▸ **WHAT TO DO**
Report only how many lines below include "products".

▸ **INPUT DATA**
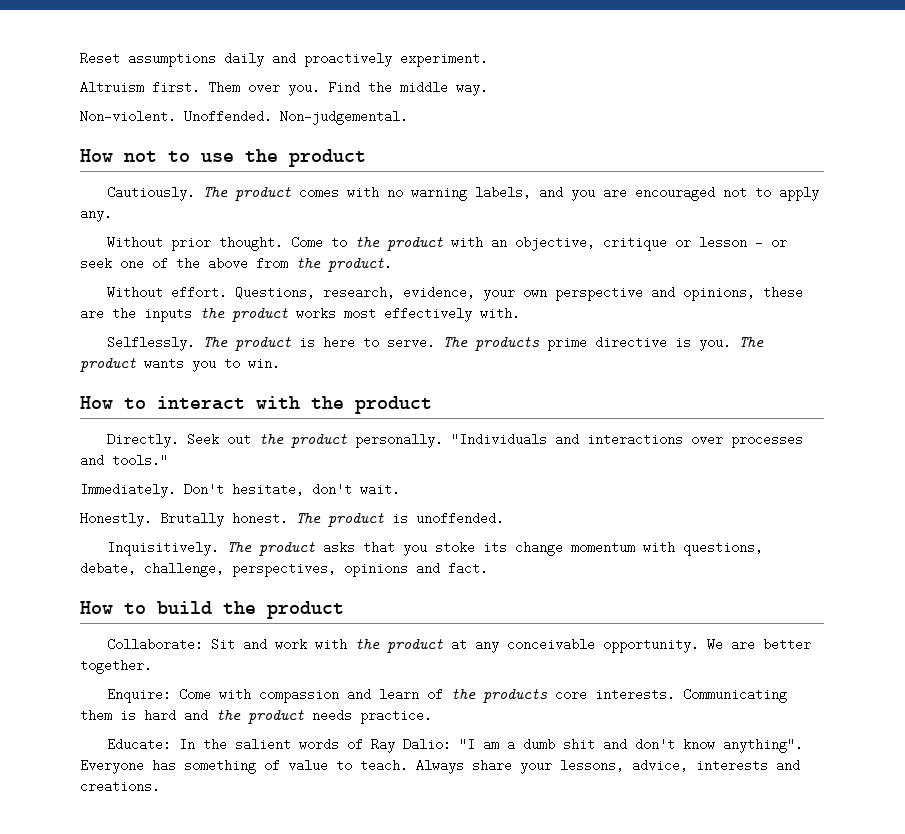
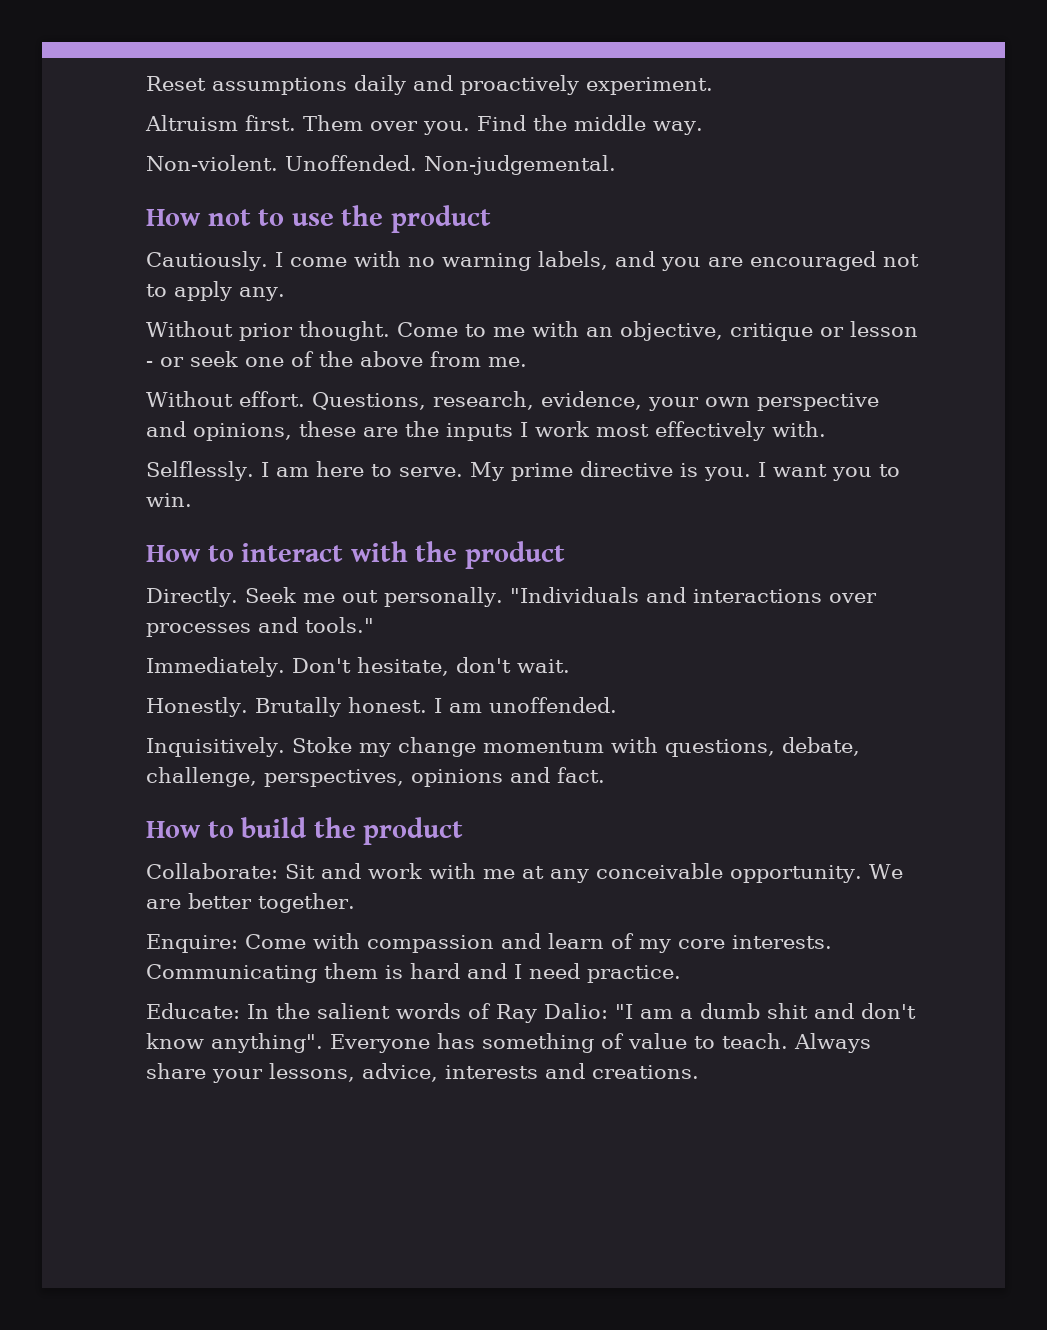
[203,186,340,201] The product comes -> [274,252,347,267] I come
[355,237,444,251] the product -> [493,327,525,337] me
[296,257,392,272] the product. -> [488,357,527,367] me.
[200,308,336,322] the product works -> [520,421,589,437] I work
[203,337,316,351] The product is -> [260,462,309,477] I am
[443,337,541,351] The products -> [469,462,504,481] My
[739,337,765,347] [80,357,184,372] The product wants -> [757,462,827,477] I want
[227,434,348,448] out the product -> [302,590,378,603] me out
[296,513,408,527] The product is -> [433,698,482,713] I am
[227,541,508,556] The product asks that you stoke its -> [291,737,391,757] Stoke my
[355,639,444,653] the product -> [483,869,515,879] me
[451,689,549,703] the products -> [639,939,671,953] my
[216,709,352,724] the product needs -> [514,963,580,979] I need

▸ **TASK RESPONSE**
2